Das Ding kann bereits XML-Dokumente aufnehmen d.h sie werden geparsed und mit dem 
JTreeOutputter (vorhanden in der jdom/contrib/output) als Tree ausgegeben (siehe Pic).
Ich habe mich hauptsächlich damit beschäftigt die Struktur im Baum zu verändern ....
d.h etwas rumprobiert und mir Methoden gebaut wie ich die nodes adden/löschen und
den inhalt verändern kann. Mein Problem ist eher die ausgabe.

Meine Frage ist nun:

Gibt es eine Möglichkein den Tree (bereits bearbeitet .. z.B 1 Node gelöscht etc ) von der Ansicht
wieder in ein Dokument schreiben ? .. Die Daten habe ich doch eigentlich im Treemodel oder nich ?

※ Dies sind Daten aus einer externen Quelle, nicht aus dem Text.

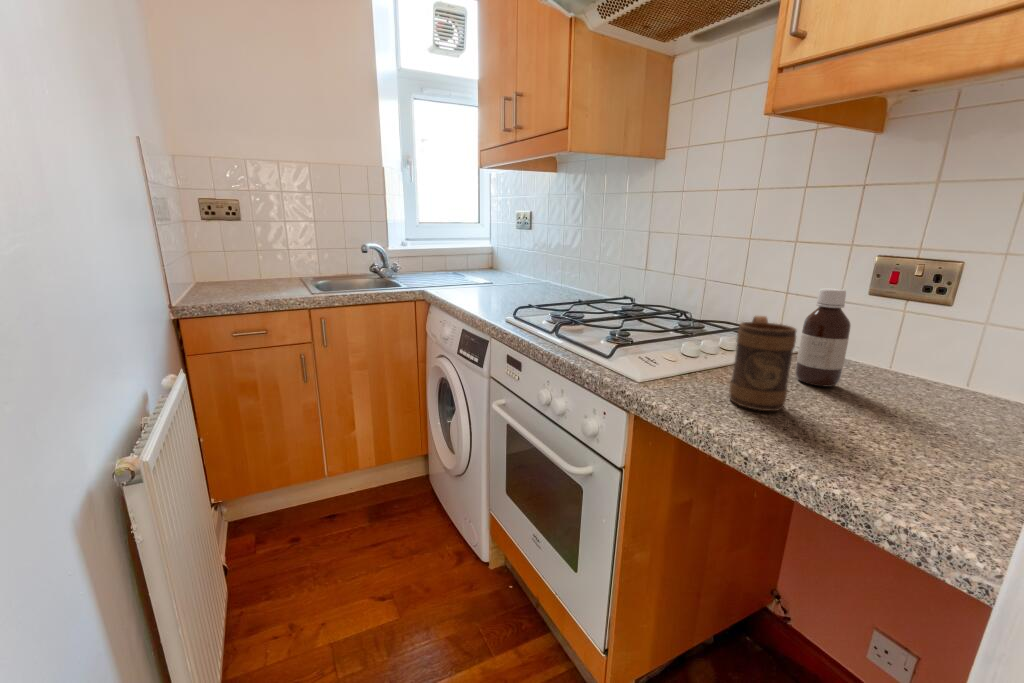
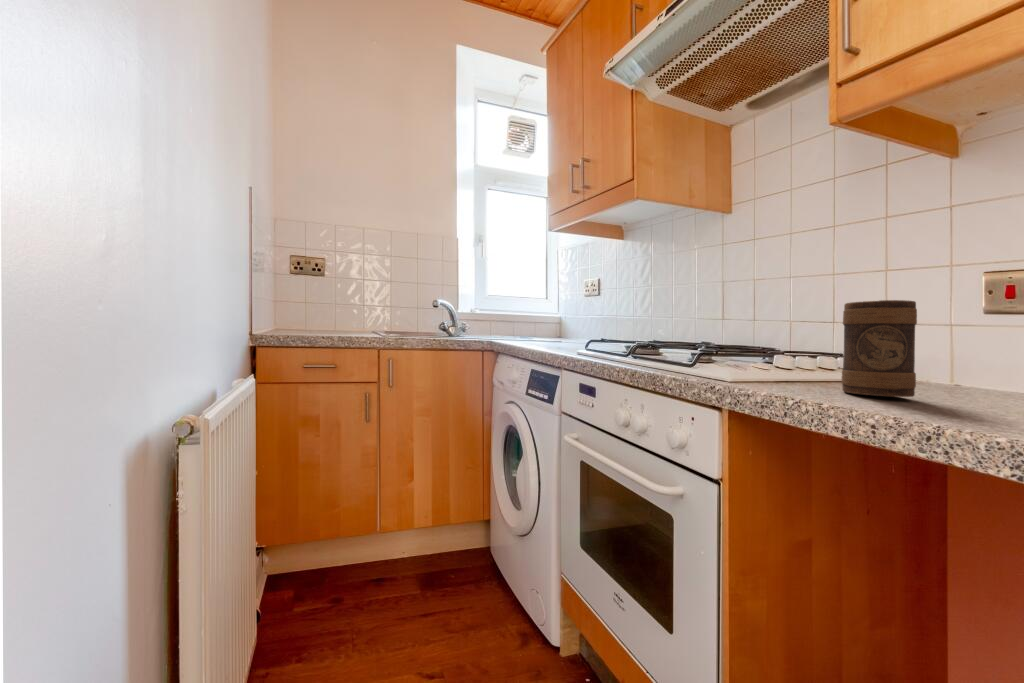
bottle: present [796,288,851,387] -> none [924,279,986,392]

oder muss ich bei den Methoden zum verändern der Nodes das dokument (das geparste ) 
selbst ansprechen und dessen tree ansicht anschleissend refreshen ?

weil im Dokument Nodes ändern und gleichzeitig im Tree erscheint mir etwas DoppeltGemoppelt


mfg 

shiRiaRu


----------



## DTR (17. Sep 2003)

Das ist ein hervorragendes Beispiel für MVC. Du solltest die Methoden, die eine Änderung vornehmen diese am Dokument(Model) machen lassen. Nach dieser Änderung wird dann der JTree(View) neu gezeichent.


----------



## shiRiaRu (17. Sep 2003)

ok danke für den Tip DTR ... ich habe noch eine Frage: 
Kannst du mir eventuell einige Quellen zu desem Themengebiet empfehlen ?


----------



## DTR (17. Sep 2003)

Am besten googelst du mal unter "Model View Controller", da findest du auf der ersten Seite gleich ein paar sinnvolle Links. Und du kannst dir auch mal diese Tutorials ansehen: http://www.java-forum.net/viewtopic.php?t=245


----------



## shiRiaRu (24. Sep 2003)

Ich verstehe dennoch nicht ganz wie ich es dem treemodel beibringe ... zu verstehen, dass meine Daten aus einem JDOM Dokument kommen und die Änderungen im Dokument auch im Tree anzuzeigen ... ich bin extrem verwirrt imho  :cry: 

.. hat jemand schon mal sowas gemacht ?


----------